A vector database is purpose-built for one operation: given a query embedding, return the closest items by some similarity metric (cosine, dot product, Euclidean) at scale. The data inside isn't documents or rows in the traditional sense: it's arrays of floating-point numbers, typically 384 to 4096 dimensions, that capture the semantic content of whatever was embedded.
Why this is a separate database category
Traditional databases excel at exact match and range queries on indexed columns. Vector similarity over millions or billions of high-dimensional points needs different data structures (HNSW, IVF, ScaNN) and different memory layouts. Bolting these onto Postgres works for small corpora (and pgvector is excellent for that), but at scale a dedicated vector store is faster and cheaper per query.

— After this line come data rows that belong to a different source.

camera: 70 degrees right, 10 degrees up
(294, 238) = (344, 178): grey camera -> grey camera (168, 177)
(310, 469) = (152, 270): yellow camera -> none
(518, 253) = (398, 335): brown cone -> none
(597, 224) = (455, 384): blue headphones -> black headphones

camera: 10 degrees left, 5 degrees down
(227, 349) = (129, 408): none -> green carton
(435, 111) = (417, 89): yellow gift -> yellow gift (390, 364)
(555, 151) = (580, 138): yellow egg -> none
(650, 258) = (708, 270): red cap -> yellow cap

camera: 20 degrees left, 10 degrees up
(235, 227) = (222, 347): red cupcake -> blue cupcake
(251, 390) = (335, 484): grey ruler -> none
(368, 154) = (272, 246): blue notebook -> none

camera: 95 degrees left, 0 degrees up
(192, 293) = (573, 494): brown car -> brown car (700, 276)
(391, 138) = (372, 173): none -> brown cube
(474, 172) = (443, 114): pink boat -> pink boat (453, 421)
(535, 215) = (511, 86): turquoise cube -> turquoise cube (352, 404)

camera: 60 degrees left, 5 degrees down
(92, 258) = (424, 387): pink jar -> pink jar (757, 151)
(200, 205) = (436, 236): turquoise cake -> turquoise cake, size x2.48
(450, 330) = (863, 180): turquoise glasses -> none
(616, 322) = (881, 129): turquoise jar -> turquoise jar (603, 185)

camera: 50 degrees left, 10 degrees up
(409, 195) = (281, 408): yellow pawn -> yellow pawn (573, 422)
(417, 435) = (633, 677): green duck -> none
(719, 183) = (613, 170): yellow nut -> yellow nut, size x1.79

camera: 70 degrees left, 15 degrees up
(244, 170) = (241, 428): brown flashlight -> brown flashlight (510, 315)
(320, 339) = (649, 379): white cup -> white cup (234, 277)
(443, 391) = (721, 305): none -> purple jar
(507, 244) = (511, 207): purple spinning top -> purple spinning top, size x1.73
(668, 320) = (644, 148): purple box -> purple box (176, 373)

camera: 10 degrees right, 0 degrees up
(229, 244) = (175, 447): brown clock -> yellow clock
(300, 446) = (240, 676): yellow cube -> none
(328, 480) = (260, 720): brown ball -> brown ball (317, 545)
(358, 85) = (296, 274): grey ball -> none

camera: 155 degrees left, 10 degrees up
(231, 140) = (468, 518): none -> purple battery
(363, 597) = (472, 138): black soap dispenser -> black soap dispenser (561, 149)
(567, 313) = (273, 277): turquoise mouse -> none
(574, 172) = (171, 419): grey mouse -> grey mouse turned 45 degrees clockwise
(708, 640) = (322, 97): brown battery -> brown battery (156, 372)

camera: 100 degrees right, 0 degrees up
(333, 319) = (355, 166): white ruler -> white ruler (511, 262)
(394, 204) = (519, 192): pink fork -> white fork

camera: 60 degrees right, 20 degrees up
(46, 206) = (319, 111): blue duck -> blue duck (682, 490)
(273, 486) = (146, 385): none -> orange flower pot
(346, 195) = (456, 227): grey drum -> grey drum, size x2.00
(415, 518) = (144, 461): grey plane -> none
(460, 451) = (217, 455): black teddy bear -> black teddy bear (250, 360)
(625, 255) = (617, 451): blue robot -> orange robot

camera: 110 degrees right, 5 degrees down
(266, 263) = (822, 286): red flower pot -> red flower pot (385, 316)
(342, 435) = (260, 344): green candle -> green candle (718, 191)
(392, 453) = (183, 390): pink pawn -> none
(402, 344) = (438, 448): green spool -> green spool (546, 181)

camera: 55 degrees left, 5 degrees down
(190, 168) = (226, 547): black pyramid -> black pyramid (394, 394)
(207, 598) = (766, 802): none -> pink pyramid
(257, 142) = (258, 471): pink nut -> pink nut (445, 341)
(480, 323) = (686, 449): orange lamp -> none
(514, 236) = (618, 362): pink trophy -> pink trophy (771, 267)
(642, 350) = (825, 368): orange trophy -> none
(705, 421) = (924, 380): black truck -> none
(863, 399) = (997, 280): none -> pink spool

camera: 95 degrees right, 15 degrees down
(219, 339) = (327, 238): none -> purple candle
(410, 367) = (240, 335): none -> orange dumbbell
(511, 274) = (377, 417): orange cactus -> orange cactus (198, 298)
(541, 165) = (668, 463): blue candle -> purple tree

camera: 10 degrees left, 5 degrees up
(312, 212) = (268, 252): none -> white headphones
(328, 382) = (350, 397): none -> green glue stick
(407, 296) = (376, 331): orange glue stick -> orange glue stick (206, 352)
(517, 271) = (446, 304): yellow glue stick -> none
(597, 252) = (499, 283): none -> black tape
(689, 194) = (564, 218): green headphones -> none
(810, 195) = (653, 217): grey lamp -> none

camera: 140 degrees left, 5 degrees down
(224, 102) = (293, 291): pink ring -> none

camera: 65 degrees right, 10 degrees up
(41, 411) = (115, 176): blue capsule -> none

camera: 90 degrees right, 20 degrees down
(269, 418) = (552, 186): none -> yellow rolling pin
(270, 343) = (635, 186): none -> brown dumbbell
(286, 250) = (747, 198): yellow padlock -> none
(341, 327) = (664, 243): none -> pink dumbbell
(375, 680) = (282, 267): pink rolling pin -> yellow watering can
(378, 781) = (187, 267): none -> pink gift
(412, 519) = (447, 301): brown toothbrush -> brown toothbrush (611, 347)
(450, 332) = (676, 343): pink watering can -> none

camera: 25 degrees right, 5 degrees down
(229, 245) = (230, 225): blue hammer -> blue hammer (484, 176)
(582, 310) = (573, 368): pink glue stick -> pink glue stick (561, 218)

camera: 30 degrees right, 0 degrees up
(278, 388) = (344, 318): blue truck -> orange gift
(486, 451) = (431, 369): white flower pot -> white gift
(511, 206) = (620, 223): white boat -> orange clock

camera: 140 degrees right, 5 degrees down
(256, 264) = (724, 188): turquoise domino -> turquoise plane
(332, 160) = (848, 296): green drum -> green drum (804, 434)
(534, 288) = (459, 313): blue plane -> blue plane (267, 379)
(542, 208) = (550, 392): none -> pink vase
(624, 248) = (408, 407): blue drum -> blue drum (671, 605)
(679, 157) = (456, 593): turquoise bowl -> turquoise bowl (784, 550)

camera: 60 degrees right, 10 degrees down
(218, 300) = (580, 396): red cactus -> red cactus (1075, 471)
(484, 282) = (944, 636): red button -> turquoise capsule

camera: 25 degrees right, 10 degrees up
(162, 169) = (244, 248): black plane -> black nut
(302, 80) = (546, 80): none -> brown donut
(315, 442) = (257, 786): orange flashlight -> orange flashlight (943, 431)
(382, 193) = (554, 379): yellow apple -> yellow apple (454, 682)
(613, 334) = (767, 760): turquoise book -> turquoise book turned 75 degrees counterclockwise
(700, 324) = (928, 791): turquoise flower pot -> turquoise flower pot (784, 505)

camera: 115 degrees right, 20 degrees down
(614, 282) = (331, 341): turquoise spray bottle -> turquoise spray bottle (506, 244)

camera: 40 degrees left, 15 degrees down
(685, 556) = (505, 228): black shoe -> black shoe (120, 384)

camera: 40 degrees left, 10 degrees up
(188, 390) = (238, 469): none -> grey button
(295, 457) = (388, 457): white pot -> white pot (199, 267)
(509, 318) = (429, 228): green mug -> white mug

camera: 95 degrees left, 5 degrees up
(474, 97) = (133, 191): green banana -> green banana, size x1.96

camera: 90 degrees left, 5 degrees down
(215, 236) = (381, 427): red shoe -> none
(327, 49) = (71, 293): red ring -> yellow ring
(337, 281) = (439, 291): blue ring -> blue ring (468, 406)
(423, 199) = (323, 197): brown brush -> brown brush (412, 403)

When you need one (and when you don't)
You need a vector database when you're doing semantic search, RAG over a corpus, recommendation, or any 'find similar' operation at scale. You don't need one if you're just calling an LLM with prompts: most generative AI use cases that don't have a corpus don't need a vector store at all. Hybrid search (keyword + vector) often outperforms pure vector search; budget for both.
Production options
The pragmatic shortlist: Pinecone (managed, simple, expensive at scale), Weaviate (open-source, self-hostable, full-text + vector built in), Qdrant (open-source, performant, good filtering), pgvector (Postgres extension, best for teams already on Postgres), Elasticsearch with dense vector support (best when you already have an Elasticsearch deployment). Choice depends on scale, latency budget, filtering requirements, and how much operational work the team can absorb.
How Prosigns approaches vector databases
We pick the store after we've measured retrieval quality on the client's real data: never before. The first decision in a RAG engagement isn't which vector DB but which retrieval strategy: dense alone, sparse alone, hybrid, or hybrid plus a reranker. Most teams over-invest in vector DB choice and under-invest in retrieval quality measurement; we flip that ratio.